Identify what “good” looks like

A well-designed review process starts with clear definitions of what excellence looks like in different roles and departments. Company and human resource leaders must agree on what the company wants to achieve (hard targets) and how they want employees to behave (soft targets). Then they need to make sure that these standards are applied consistently in every department so that the data collected can be used throughout the company.

As an engineer by training, I’m partial to using OKRs to set short, inspirational quarterly goals measured by quantitative key results. But other frameworks—from Key Performance Indicators to benchmarking against industry standards—are equally valid. What’s most important is that performance reviews shouldn’t be a guessing game.

The advantage of defining what “good” looks like is that you can minimize the role that other, often superficial variables play in reviews. Hidden bias can unfairly penalize employees for factors ranging from gender and race to cultural differences and personality traits that don’t impact job performance. For example, if an introverted programmer works independently, yet receives a pro forma review that scores her low on “communication skills,” she might rightly wonder if that review is unfairly holding her back.

Tap the data you already have (and leave instinct aside)

Once clear goalposts have been set, it’s critical to incorporate people data—not merely instinct—into the assessment process. At an organizational level, reliance on gut-level assessments makes it difficult to accurately measure performance across departments, complicating promotion and merit increases. Meanwhile, ad hoc attempts to incorporate hard numbers are often good-intentioned but unhelpful. Traditional scorecards and surveys can be scattershot, at best.

What’s often overlooked is that today’s companies gather vast amounts of digital data that extends well beyond HR basics like turnover, absenteeism, and salary. This rich people data, with the help of AI and smart algorithms, can offer an unprecedented window into performance.

Consider the challenge of peer benchmarking. Too often, managers have ranked employees based on ad hoc comparisons with fellow department members (the classic “ABC” approach). This is highly subjective and treats departments as separate silos.

Smart platforms can now look beyond titles and job descriptions and map discreet skills across an organization to ensure fair evaluations. This apples-for-apples approach ensures that a skilled writer, for instance, is recognized regardless of job title or business unit.

Minimize hidden bias

Grounding annual performance reviews in data also protects against a host of other biases that have been shown to impact managers’ assessments. Halo bias, for example, leads managers to rate employees favorably in all areas because they excel in one.

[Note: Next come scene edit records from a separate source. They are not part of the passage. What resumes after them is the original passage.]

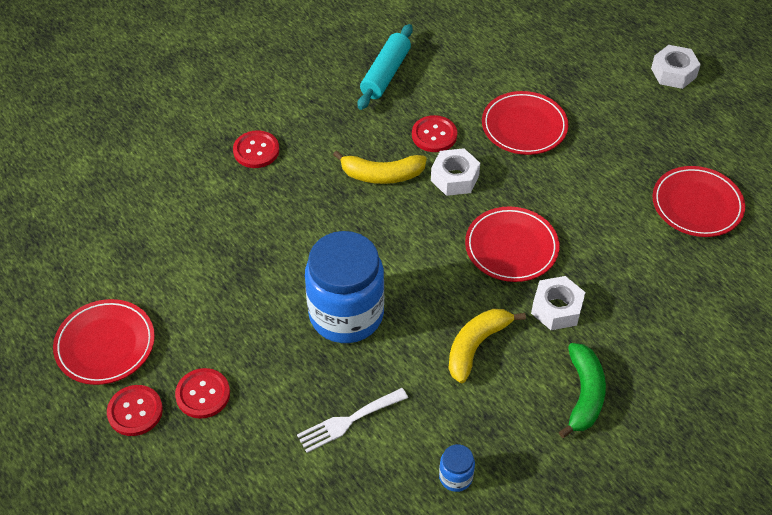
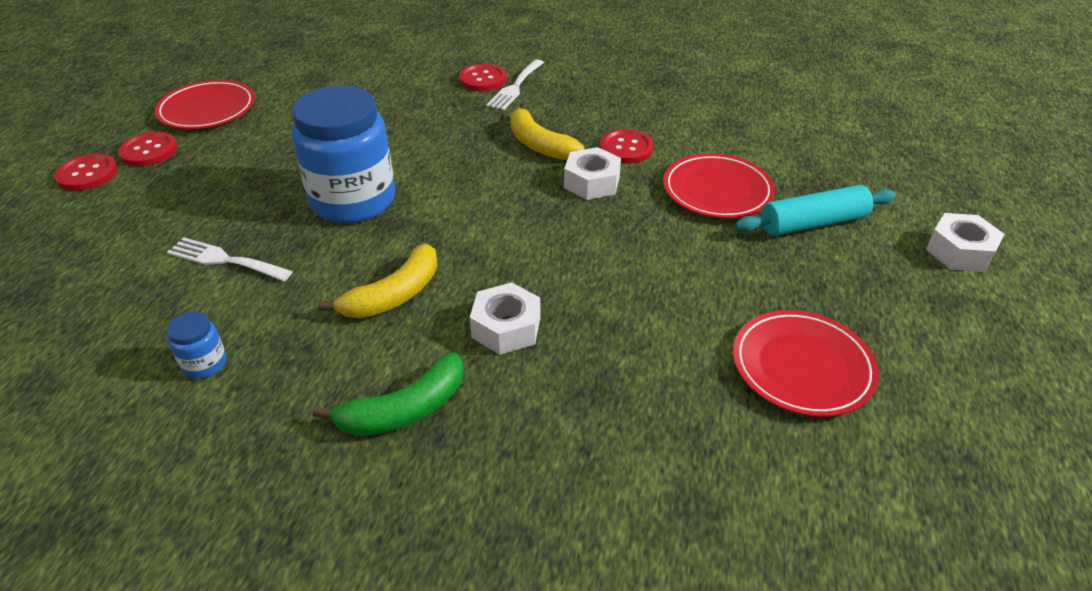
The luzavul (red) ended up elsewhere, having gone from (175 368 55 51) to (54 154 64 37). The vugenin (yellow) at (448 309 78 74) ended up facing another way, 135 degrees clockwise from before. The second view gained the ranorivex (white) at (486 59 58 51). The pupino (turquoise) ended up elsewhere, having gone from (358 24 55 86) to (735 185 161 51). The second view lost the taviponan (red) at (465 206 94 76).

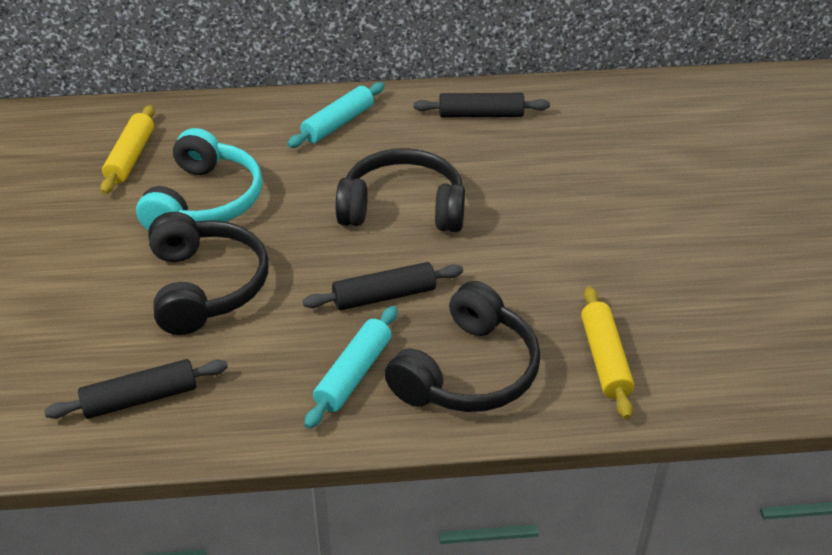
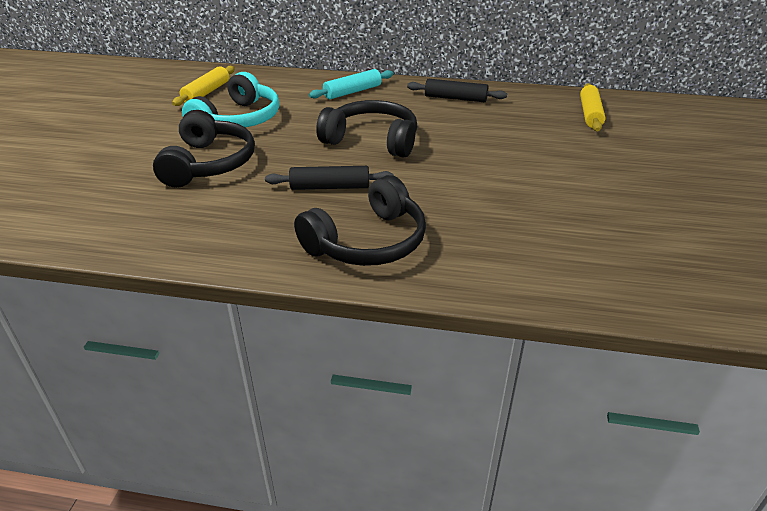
The pupino (yellow) ended up elsewhere, having gone from (581 286 53 133) to (580 83 25 48). The second view lost the pupino (black) at (44 359 184 60). The second view lost the pupino (turquoise) at (304 306 93 123).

Recency bias leads managers to lean more heavily on achievements in the immediate past than at the beginning of the evaluation period. Hard numbers prevent these false impressions from compromising the review.

Using data, you can ensure employees are being assessed on relevant skills, that those evaluations are accurate, and that they’re being compared to the right peer group. Data can help identify the true “water carriers” in your organization—the people who consistently do great work without fuss or fanfare—and reward them to your mutual benefit.

Toward “no more tears” reviews

We all know that poorly conceived performance review processes can be irrelevant, erratic, bureaucratic box-checking exercises. At their worst, reviews can even be counterproductive, inspiring cutthroat competition among colleagues who are supposed to be collaborators and encouraging avoidance instead of resolution of troublesome issues.

But it doesn’t have to be that way.

Using planning and people data, companies can craft fair and transparent review processes that generate real insights for employees, managers, and HR strategists. Now that performance reviews are back after a pandemic lull, the answer is not to scrap annual assessments but to raise our expectations.

Ryan Wong is an engineer turned CEO of Visier, a people analytics company.